Adults (age greater than or equal to 18 years) with moderate to severe plaque psoriasis (body surface area [BSA] greater than or equal to 10%, physician's global assessment [PGA] greater than or equal to 3, psoriasis area severity index [PASI] greater than or equal to 12) received tildrakizumab (100 mg; s.c.) at weeks 0, 4, and 16. Patients with BSA >3% at week 16 received additional halcinonide 0.1% twice daily for 4 weeks (week 20) and were followed for another 4 weeks (week 24); those with BSA less than or equal to 3% were followed to week 24.

RESULTS

Twenty-five patients were enrolled (mean age 52.6 years; 68% male). The proportion of all patients achieving BSA less than or equal to 3% was 52.2% at week 16, 73.7% at week 20 (after 4 weeks of adjunctive halcinonide in patients with BSA >3% at week 16), and 84.2% at week 24 (4 weeks after halcinonide discontinuation).
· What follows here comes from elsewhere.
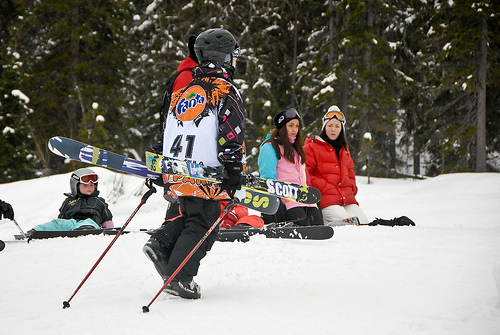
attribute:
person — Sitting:
[258, 109, 321, 224]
PASI 75 was attained in 60.9% of all patients at week 16, and 73.7% at weeks 20 and 24. In patients adding halcinonide, improvements from baseline in mean BSA, PGA, and PGA x BSA increased from week 16 (55%, 29%, and 64%, respectively) to week 20 (78%, 51%, and 88%, respectively), and were maintained through week 24. Quality of life improved with tildrakizumab monotherapy and further with adjunctive halcinonide. Adverse events (AEs) were infrequent. No serious AEs or discontinuations due to AEs were noted.

CONCLUSION

Tildrakizumab plus topical halcinonide ointment is safe and effective in controlling psoriasis for patients inadequately responding to tildrakizumab monotherapy.Bagel J, Novak K, Nelson E. Tildrakizumab in combination with topical halcinonide 0.1% ointment for treating moderate to severe plaque psoriasis. J Drugs Dermatol. 2023;22(8):766-772. doi:10.36849/JDD.6830.

摘要

背景

这项前瞻性、开放标签研究评估了替度鲁单抗联合外用哈西奈德软膏在银屑病患者中的疗效和安全性。

方法

年龄大于等于 18 岁的中重度斑块状银屑病患者(体表面积 [BSA]大于等于 10%,医生整体评估 [PGA]大于等于 3,银屑病面积严重指数 [PASI]大于等于 12)接受替度鲁单抗(100mg;皮下注射),在第 0、4 和 16 周。第 16 周 BSA 大于 3%的患者接受哈西奈德 0.1%软膏每日两次外用共 4 周(第 20 周),并在第 24 周继续随访;第 16 周 BSA 小于或等于 3%的患者在第 24 周继续随访。

结果

共纳入 25 例患者(平均年龄 52.6 岁;68%为男性)。第 16 周所有患者 BSA 小于或等于 3%的比例为 52.2%,第 20 周为 73.7%(第 16 周 BSA 大于 3%的患者在接受哈西奈德治疗 4 周后),第 24 周为 84.2%(哈西奈德停药后 4 周)。所有患者在第 16 周 PASI75 的比例为 60.9%,第 20 周和第 24 周为 73.7%。使用哈西奈德的患者,从第 16 周开始,BSA、PGA 和 PGA x BSA 的平均改善分别为 55%、29%和 64%,第 20 周分别为 78%、51%和 88%,并持续至第 24 周。替度鲁单抗单药治疗和联合哈西奈德可改善生活质量。不良事件(AE)少见。未观察到严重 AE 或因 AE 而停药。

结论

替度鲁单抗联合外用哈西奈德软膏治疗替度鲁单抗单药治疗应答不足的中重度斑块状银屑病安全有效。